Carnet

Georges GUINGOUIN

Georges GUINGOUIN 2 février 1913 - 27 octobre 2005
01/10/2015

Le militant du Parti communiste français et compagnon de la Libération, Georges GUINGOUIN est mort à 92 ans, le  27 octobre 2005 à Troyes. Il a été inhumé, suivant son souhait, à Saint-Gilles-les-Forêts. Né le 2 février 1913, à Magnac-Laval dans la Haute-Vienne, il joua un rôle de premier plan dans la Résistance française à la tête des maquis de la montagne limousine. Il fut surnommé « Lou Grand » et le « Préfet du Maquis ». est d'abord élève à l'école primaire supérieure de Bellac (Haute-Vienne), puis il est admis à l'École normale d'instituteurs de Limoges. Après son service militaire, il est nommé, en octobre 1935, instituteur à Saint-Gilles-les-Forêts (Haute-Vienne).

 

  • Libération annonce son décès en publiant l’article « Mort de Georges GUINGOUIN, le « préfet du maquis » ». Il y est annoncé que « Un «préfet» est mort.
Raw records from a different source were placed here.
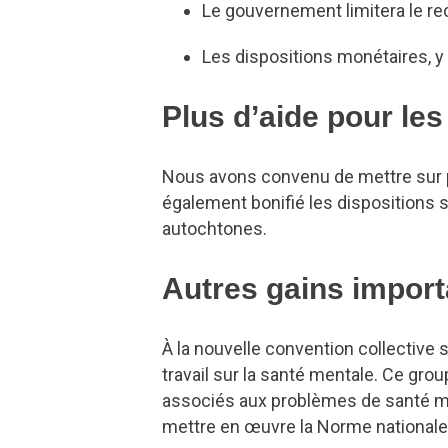
Le gouvernement limitera le rec
Les dispositions monétaires, y 
Plus d’aide pour les
Nous avons convenu de mettre sur p
également bonifié les dispositions s
autochtones.
Autres gains import
À la nouvelle convention collective 
travail sur la santé mentale. Ce gro
associés aux problèmes de santé men
mettre en œuvre la Norme nationale d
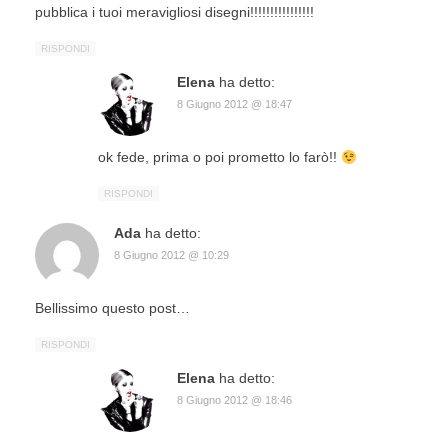
pubblica i tuoi meravigliosi disegni!!!!!!!!!!!!!!!!
RISPONDI
Elena
ha detto:
8 Giugno 2012 @ 18:47
ok fede, prima o poi prometto lo farò!!
RISPONDI
Ada
ha detto:
8 Giugno 2012 @ 10:29
Bellissimo questo post…
RISPONDI
Elena
ha detto:
8 Giugno 2012 @ 18:46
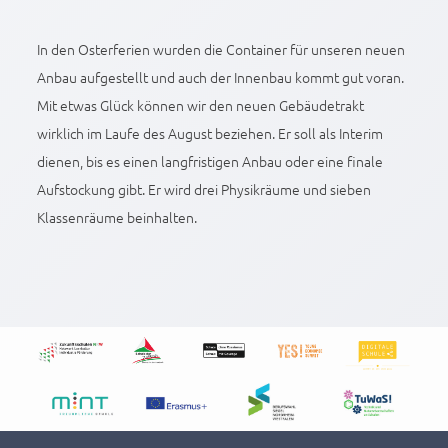
In den Osterferien wurden die Container für unseren neuen
Anbau aufgestellt und auch der Innenbau kommt gut voran.
Mit etwas Glück können wir den neuen Gebäudetrakt
wirklich im Laufe des August beziehen. Er soll als Interim
dienen, bis es einen langfristigen Anbau oder eine finale
Aufstockung gibt. Er wird drei Physikräume und sieben
Klassenräume beinhalten.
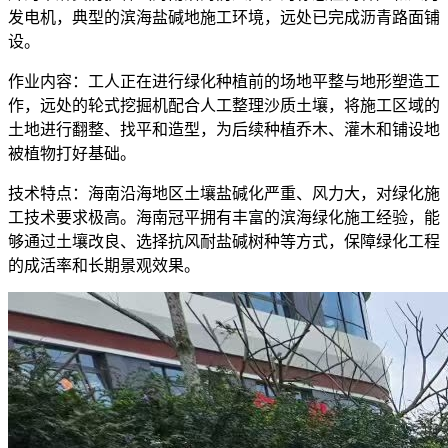
发电机，典型的滨海盐碱地施工环境，远处已完成沥青路面铺
设。
作业内容：工人正在进行绿化种植前的场地平整与地形塑造工
作，远处的轮式挖掘机配合人工整理沙质土壤，将施工区域的
土地进行翻整、找平和造型，为后续种植乔木、灌木和铺设地
被植物打好基础。
技术特点：海南沿海地区土壤盐碱化严重、风力大，对绿化施
工技术要求极高。海南冠平拥有丰富的滨海绿化施工经验，能
够通过土壤改良、选择抗风耐盐碱树种等方式，保障绿化工程
的成活率和长期景观效果。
Un homme atypique, communiste, et qui n'a jamais été préfet. Mais, ce titre, il l'avait hérité de sa popularité de libérateur de Limoges. Georges GUINGOUIN, le «préfet du maquis», aussi surnommé «Lou Grand», en raison de sa grande taille, ou encore le «Tito limousin», est décédé jeudi à l'âge de 92 ans, à Troyes (Aube) où il s'était retiré après son exclusion du PCF en 1952. Résistant de la première heure, GUINGOUIN n'est pas un tendre. Il est maître sur ses terres : il réglemente le ravitaillement de ses troupes, taxe les denrées... Franc-tireur, il s'oppose aussi à la direction clandestine du PCF, refusant par exemple d'occuper Limoges en juin 1944, «une consigne suicidaire». Ce n'est pas là son premier désaccord. Dès 1943, l'homme de la guérilla rurale dans le Limousin est l'objet d'un ordre d'assassinat lancé par son propre parti ».
  • Pour sa part, Le Monde annonce son décès via l’article « Georges GUINGOUIN, libérateur de Limoges, est mort ». Il y est rapporté que « Georges GUINGOUIN, compagnon de la Libération décédé jeudi 27 octobre à Troyes dans sa 92e année, est le fondateur du premier maquis de France, celui du Limousin, avec lequel il avait libéré en 1944 sans effusions de sang Limoges, reconnue par le général Charles de Gaulle comme « capitale française de la Résistance » ». Par ailleurs, l’article souligne que « Résistance aura été la devise de « Lou Grand », surnom que lui valait sa haute stature surmontée d'un béret, qui ornera sa tête jusqu'à ses derniers jours. Il a organisé en une armée efficace une troupe disparate d'ouvriers, d'agriculteurs et d'intellectuels, dont les Allemands ne viendront jamais à bout, malgré les troupes surarmées qu'ils enverront contre elle. Animé par un idéal marxiste-léniniste, Georges GUINGOUIN s'est également opposé aux diktats des dirigeants de l'époque du Parti communiste français, notamment quand ces derniers l'ont pressé, en juin 1944, de prendre Limoges par la force pour des raisons de stratégie politique ».